┌──

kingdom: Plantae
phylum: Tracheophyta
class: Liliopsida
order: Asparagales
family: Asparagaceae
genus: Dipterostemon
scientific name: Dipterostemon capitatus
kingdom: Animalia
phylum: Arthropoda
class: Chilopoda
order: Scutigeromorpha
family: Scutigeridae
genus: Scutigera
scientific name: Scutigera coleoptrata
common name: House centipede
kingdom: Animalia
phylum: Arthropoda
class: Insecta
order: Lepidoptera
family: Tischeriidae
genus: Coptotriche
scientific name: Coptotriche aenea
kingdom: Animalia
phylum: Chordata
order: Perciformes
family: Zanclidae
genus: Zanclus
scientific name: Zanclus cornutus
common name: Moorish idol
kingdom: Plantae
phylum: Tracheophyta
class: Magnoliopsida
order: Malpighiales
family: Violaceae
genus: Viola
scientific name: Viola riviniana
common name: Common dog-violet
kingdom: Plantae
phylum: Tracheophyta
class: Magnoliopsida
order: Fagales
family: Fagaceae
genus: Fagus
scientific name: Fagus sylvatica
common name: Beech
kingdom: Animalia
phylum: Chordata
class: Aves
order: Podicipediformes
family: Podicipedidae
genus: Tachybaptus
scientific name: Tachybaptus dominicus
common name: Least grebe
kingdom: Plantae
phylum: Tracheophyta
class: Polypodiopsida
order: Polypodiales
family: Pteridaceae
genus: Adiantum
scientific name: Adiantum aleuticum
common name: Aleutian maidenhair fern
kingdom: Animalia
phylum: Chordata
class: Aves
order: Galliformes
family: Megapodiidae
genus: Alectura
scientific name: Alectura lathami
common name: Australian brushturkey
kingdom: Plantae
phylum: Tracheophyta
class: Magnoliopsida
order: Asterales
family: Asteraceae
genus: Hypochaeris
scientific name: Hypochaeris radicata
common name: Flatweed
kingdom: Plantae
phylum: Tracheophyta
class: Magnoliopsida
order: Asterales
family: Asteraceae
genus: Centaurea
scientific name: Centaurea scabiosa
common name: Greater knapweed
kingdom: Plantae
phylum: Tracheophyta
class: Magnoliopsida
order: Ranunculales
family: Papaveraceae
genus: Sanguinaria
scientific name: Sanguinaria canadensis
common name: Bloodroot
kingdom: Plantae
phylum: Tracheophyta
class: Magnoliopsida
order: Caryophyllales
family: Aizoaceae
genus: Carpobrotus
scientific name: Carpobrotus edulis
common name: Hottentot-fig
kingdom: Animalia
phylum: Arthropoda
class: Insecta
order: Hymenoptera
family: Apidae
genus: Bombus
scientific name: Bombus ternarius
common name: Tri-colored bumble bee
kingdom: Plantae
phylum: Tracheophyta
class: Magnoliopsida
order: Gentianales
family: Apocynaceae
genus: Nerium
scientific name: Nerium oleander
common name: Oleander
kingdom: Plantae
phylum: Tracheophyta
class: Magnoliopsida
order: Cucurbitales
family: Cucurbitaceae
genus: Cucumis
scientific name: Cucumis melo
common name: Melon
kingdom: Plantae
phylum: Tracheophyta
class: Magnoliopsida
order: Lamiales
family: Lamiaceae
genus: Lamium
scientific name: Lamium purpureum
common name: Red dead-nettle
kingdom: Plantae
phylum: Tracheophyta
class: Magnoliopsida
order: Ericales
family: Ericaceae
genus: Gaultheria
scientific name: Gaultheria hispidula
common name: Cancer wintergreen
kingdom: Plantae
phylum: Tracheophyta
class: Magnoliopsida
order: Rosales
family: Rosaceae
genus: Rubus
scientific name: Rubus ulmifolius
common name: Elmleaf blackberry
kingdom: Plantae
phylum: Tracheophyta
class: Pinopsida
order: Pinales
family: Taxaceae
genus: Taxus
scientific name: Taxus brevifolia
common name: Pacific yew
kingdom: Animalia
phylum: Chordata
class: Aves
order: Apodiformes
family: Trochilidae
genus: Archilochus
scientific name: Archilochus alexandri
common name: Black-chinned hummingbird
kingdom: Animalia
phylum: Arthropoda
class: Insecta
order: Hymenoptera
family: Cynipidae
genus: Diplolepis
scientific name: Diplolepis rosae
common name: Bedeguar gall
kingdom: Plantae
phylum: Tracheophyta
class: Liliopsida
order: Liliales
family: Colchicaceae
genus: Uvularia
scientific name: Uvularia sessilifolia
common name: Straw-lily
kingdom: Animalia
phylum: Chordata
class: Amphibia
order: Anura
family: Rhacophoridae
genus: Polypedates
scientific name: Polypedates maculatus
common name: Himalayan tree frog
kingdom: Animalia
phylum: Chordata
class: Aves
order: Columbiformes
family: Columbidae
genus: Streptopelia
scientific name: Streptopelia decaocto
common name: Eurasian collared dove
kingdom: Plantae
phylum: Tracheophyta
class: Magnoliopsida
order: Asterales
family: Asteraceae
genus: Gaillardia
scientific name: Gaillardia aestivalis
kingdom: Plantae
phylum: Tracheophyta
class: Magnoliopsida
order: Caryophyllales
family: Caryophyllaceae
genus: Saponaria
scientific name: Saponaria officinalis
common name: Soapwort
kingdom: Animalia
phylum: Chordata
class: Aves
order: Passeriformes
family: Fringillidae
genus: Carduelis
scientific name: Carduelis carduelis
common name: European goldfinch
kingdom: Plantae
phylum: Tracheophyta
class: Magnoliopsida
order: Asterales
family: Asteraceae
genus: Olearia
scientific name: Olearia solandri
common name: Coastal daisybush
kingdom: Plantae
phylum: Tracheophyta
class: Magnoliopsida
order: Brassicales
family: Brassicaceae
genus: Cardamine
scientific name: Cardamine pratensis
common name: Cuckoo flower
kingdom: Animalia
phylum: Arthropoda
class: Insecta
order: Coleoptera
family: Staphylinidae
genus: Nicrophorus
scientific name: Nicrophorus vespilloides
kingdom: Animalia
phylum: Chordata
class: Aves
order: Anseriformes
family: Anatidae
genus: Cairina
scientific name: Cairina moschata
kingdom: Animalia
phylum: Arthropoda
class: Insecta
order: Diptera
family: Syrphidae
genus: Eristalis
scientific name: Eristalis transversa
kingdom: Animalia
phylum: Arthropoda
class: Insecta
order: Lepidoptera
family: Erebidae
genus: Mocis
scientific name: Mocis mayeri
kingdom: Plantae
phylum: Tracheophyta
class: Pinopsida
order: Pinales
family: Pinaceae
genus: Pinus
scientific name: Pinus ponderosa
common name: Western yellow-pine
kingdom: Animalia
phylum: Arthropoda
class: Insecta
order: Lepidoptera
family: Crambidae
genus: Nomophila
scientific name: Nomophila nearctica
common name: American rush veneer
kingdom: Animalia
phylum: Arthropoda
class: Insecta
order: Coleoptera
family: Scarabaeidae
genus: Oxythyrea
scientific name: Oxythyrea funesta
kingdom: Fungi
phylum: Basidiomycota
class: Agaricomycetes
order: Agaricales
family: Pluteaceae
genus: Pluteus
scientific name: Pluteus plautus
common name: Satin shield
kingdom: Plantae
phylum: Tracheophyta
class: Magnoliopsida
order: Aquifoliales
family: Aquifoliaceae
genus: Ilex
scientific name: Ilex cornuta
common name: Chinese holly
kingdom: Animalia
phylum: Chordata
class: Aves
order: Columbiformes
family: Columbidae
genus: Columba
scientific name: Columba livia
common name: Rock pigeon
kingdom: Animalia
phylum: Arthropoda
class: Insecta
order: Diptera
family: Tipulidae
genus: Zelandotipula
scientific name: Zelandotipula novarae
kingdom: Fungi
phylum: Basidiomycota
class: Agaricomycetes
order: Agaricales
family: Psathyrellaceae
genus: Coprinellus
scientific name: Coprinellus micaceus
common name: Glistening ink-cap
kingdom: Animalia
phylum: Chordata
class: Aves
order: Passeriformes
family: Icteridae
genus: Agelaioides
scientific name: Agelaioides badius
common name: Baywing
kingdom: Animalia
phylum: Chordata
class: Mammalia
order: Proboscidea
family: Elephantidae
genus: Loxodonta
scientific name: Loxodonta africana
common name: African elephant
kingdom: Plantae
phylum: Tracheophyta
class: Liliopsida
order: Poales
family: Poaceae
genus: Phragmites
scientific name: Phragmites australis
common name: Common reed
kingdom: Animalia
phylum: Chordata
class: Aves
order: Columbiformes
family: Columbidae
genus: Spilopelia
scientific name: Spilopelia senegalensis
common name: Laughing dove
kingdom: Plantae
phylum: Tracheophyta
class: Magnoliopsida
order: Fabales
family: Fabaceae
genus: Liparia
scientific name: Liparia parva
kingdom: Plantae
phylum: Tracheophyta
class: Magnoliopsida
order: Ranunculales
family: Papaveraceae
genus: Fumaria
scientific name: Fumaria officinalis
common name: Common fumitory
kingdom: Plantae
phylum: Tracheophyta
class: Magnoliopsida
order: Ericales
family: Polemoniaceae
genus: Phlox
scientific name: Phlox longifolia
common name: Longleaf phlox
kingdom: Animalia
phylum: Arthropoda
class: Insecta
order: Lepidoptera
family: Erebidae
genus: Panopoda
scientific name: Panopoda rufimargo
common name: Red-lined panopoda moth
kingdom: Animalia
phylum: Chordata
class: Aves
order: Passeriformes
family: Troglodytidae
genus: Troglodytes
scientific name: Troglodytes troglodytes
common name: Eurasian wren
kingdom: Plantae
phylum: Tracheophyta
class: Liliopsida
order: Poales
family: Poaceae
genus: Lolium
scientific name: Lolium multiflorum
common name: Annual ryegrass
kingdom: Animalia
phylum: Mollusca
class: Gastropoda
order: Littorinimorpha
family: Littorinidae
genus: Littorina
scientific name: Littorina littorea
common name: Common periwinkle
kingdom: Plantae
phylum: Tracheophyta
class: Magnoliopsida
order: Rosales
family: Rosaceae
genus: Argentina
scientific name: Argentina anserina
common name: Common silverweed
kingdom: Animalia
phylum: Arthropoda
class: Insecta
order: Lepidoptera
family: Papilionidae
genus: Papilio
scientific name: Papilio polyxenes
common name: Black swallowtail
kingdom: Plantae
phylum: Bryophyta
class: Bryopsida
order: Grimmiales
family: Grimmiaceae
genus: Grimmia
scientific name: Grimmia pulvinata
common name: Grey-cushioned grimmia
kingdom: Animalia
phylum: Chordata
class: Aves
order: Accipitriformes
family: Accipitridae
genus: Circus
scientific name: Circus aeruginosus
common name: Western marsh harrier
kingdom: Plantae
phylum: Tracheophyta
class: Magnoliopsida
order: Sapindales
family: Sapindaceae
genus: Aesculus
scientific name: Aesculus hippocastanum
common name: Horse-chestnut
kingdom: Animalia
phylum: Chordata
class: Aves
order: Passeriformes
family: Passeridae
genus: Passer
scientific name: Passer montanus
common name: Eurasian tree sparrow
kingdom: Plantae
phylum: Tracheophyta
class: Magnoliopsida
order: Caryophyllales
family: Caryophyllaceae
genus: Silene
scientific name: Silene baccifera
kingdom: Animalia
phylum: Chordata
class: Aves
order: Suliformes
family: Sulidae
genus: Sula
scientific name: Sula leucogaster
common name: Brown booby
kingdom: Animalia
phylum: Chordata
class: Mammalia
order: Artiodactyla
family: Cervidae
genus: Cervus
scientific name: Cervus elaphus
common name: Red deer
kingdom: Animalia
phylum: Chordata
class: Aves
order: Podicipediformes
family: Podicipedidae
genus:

└──

▶ _What is asked_
Copy everything in the records above, from the line containing "common name: Moorish idol" down to the line containing "genus: Fagus", including both of those lines, without changing a word.

▶ _Finished task_
common name: Moorish idol
kingdom: Plantae
phylum: Tracheophyta
class: Magnoliopsida
order: Malpighiales
family: Violaceae
genus: Viola
scientific name: Viola riviniana
common name: Common dog-violet
kingdom: Plantae
phylum: Tracheophyta
class: Magnoliopsida
order: Fagales
family: Fagaceae
genus: Fagus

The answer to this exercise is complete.